Data provided =>
▼

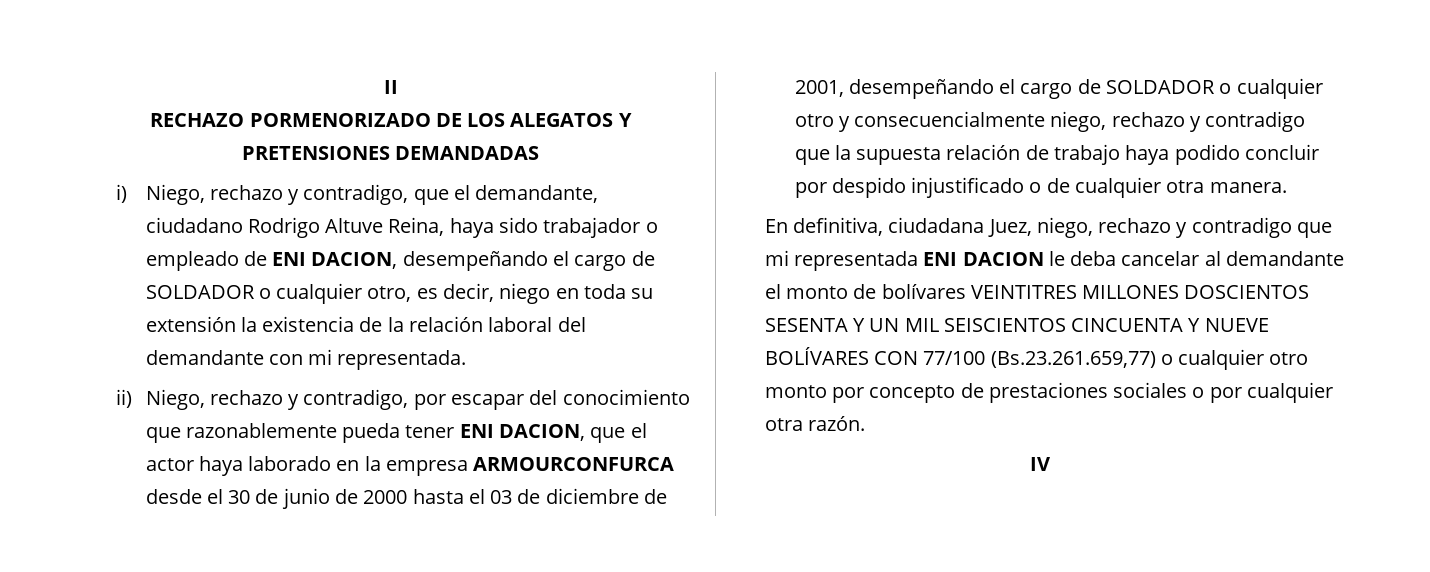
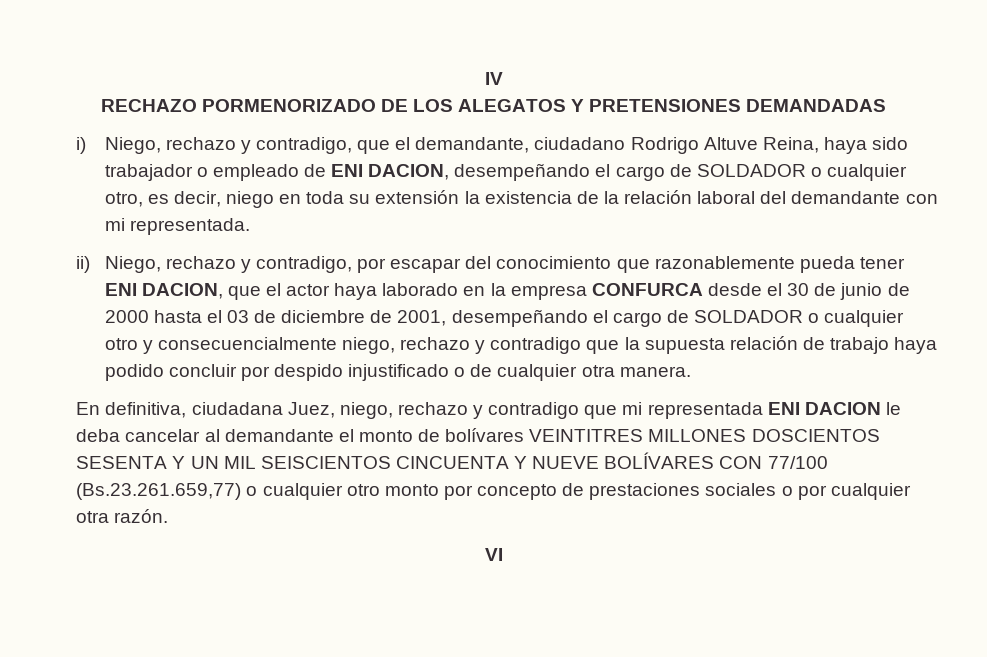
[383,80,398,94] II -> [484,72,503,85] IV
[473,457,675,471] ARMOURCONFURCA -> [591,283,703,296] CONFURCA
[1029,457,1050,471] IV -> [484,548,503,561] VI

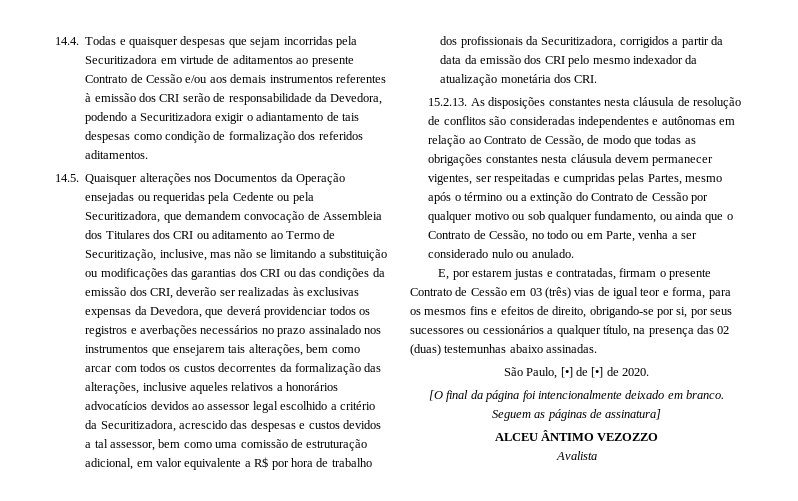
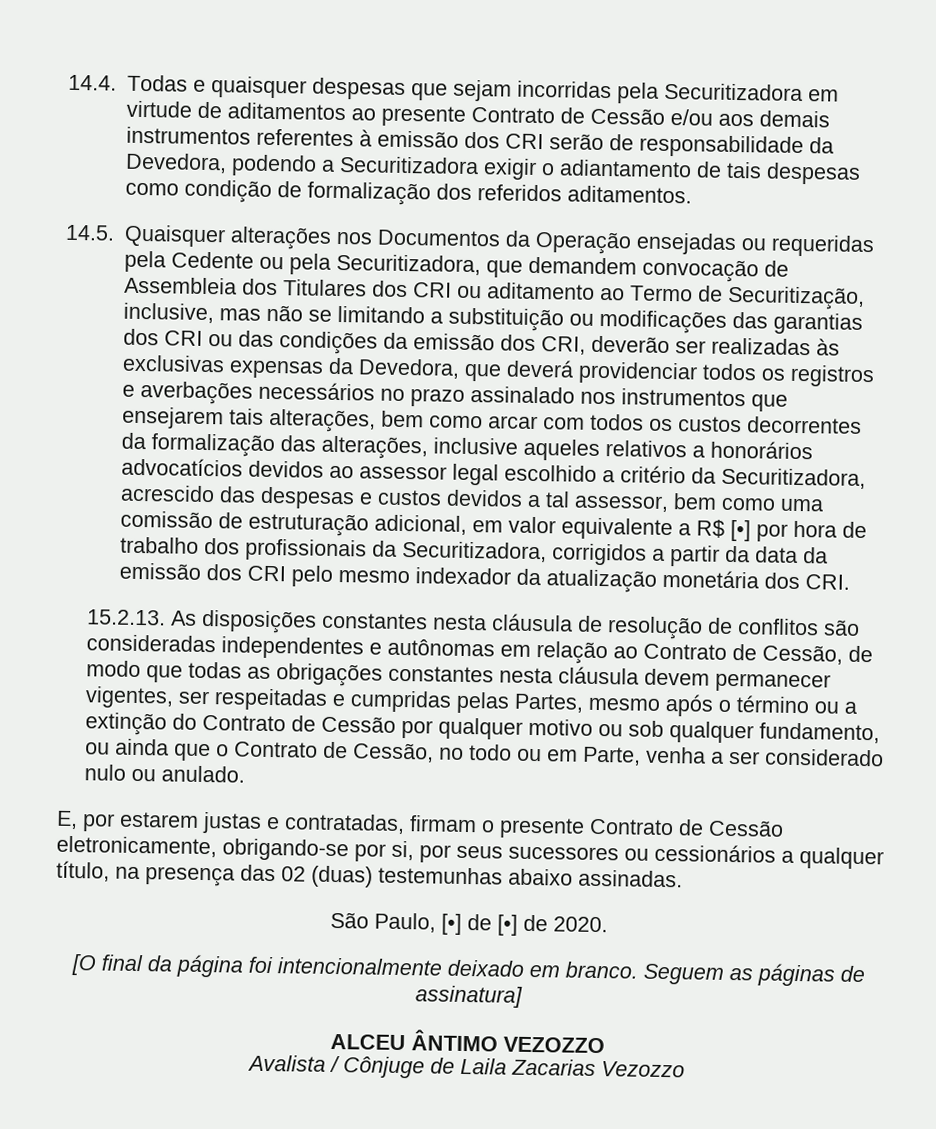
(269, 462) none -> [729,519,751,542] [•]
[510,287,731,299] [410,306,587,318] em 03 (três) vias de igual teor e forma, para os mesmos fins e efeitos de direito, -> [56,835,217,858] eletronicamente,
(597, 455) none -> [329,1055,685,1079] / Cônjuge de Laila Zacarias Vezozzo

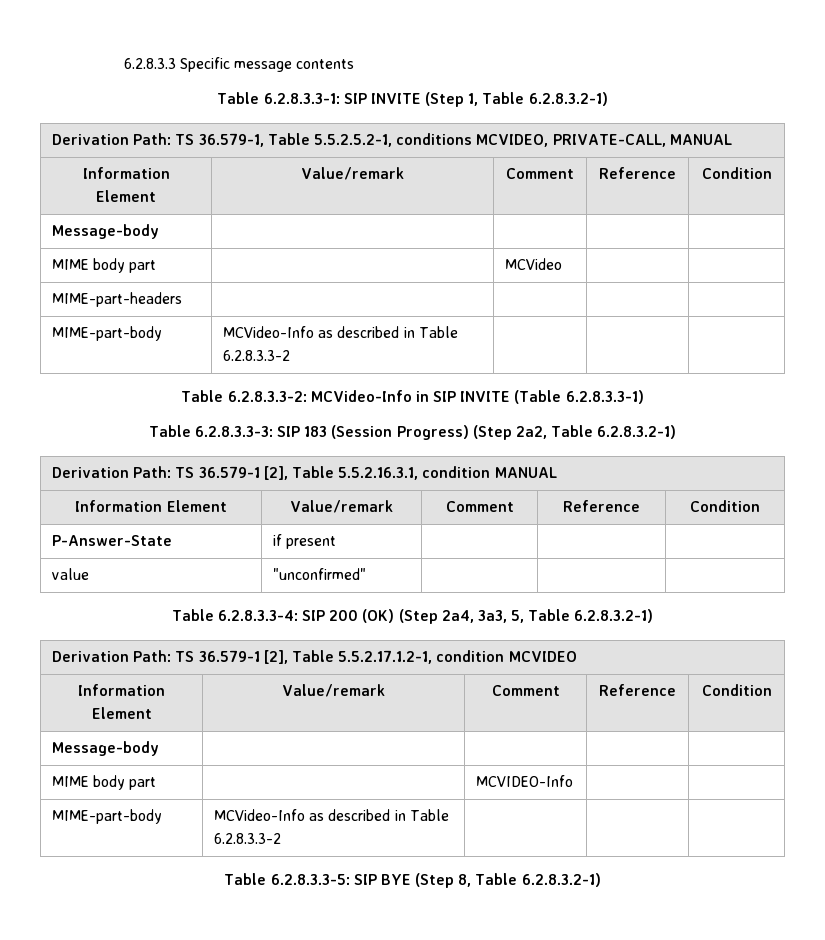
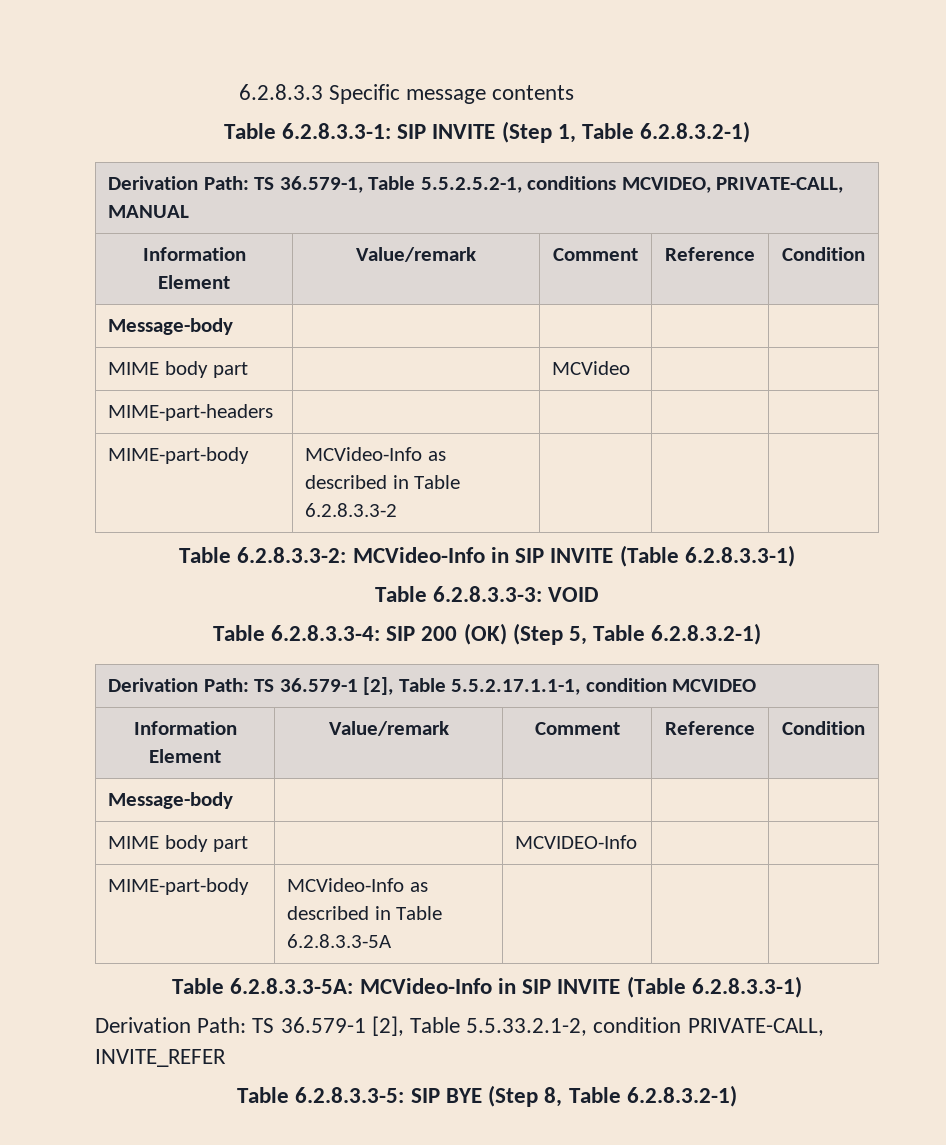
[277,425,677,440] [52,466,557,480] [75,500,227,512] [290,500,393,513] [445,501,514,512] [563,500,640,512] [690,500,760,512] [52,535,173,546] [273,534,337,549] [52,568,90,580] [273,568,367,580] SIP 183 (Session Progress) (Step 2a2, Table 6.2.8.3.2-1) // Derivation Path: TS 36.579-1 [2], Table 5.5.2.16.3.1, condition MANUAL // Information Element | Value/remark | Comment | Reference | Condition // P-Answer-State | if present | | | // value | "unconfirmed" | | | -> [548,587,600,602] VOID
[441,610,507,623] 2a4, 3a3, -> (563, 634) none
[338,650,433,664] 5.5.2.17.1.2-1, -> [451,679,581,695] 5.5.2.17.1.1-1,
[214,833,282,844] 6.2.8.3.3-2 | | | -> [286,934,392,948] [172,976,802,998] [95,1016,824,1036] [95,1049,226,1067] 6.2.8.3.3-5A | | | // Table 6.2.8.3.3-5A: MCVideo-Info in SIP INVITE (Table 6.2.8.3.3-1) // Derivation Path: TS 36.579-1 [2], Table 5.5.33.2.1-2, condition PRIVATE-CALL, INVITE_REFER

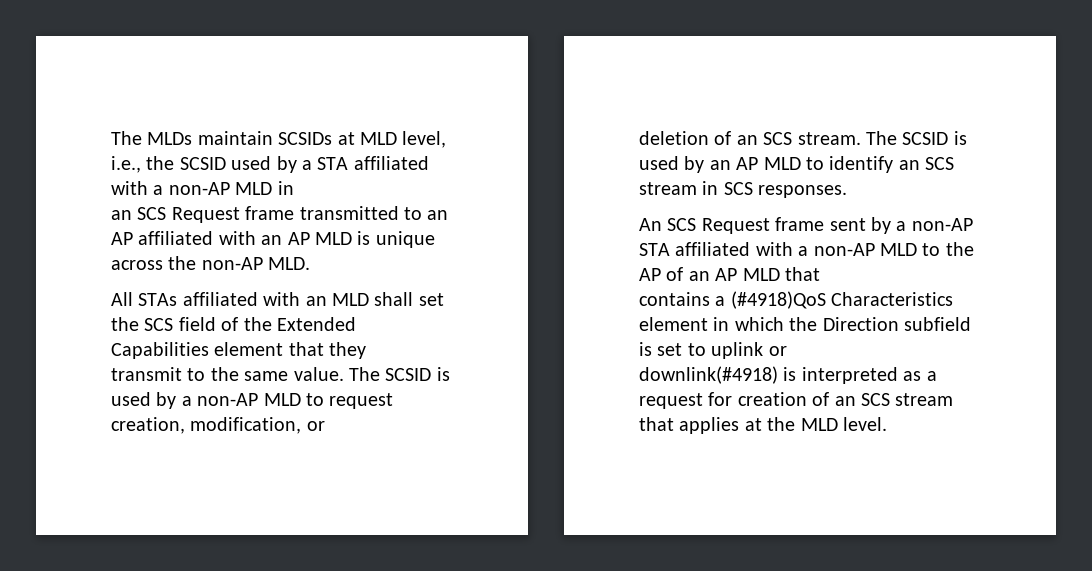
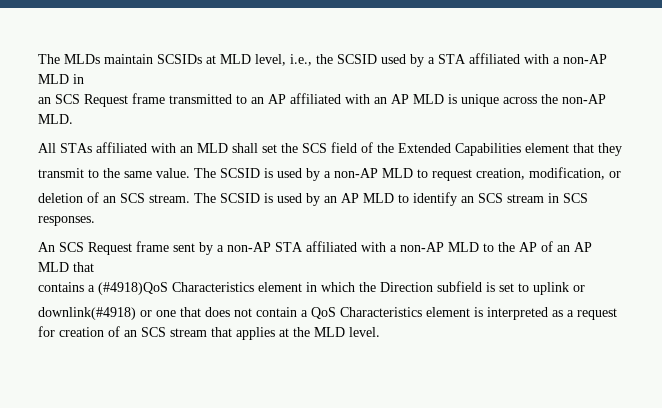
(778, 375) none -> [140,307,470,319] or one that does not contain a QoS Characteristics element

▲

What needs to be done => Check every line above for the string "Table" and copy those that have it.

Output for this exercise =>
[277,425,677,440] [52,466,557,480] [75,500,227,512] [290,500,393,513] [445,501,514,512] [563,500,640,512] [690,500,760,512] [52,535,173,546] [273,534,337,549] [52,568,90,580] [273,568,367,580] SIP 183 (Session Progress) (Step 2a2, Table 6.2.8.3.2-1) // Derivation Path: TS 36.579-1 [2], Table 5.5.2.16.3.1, condition MANUAL // Information Element | Value/remark | Comment | Reference | Condition // P-Answer-State | if present | | | // value | "unconfirmed" | | | -> [548,587,600,602] VOID
[214,833,282,844] 6.2.8.3.3-2 | | | -> [286,934,392,948] [172,976,802,998] [95,1016,824,1036] [95,1049,226,1067] 6.2.8.3.3-5A | | | // Table 6.2.8.3.3-5A: MCVideo-Info in SIP INVITE (Table 6.2.8.3.3-1) // Derivation Path: TS 36.579-1 [2], Table 5.5.33.2.1-2, condition PRIVATE-CALL, INVITE_REFER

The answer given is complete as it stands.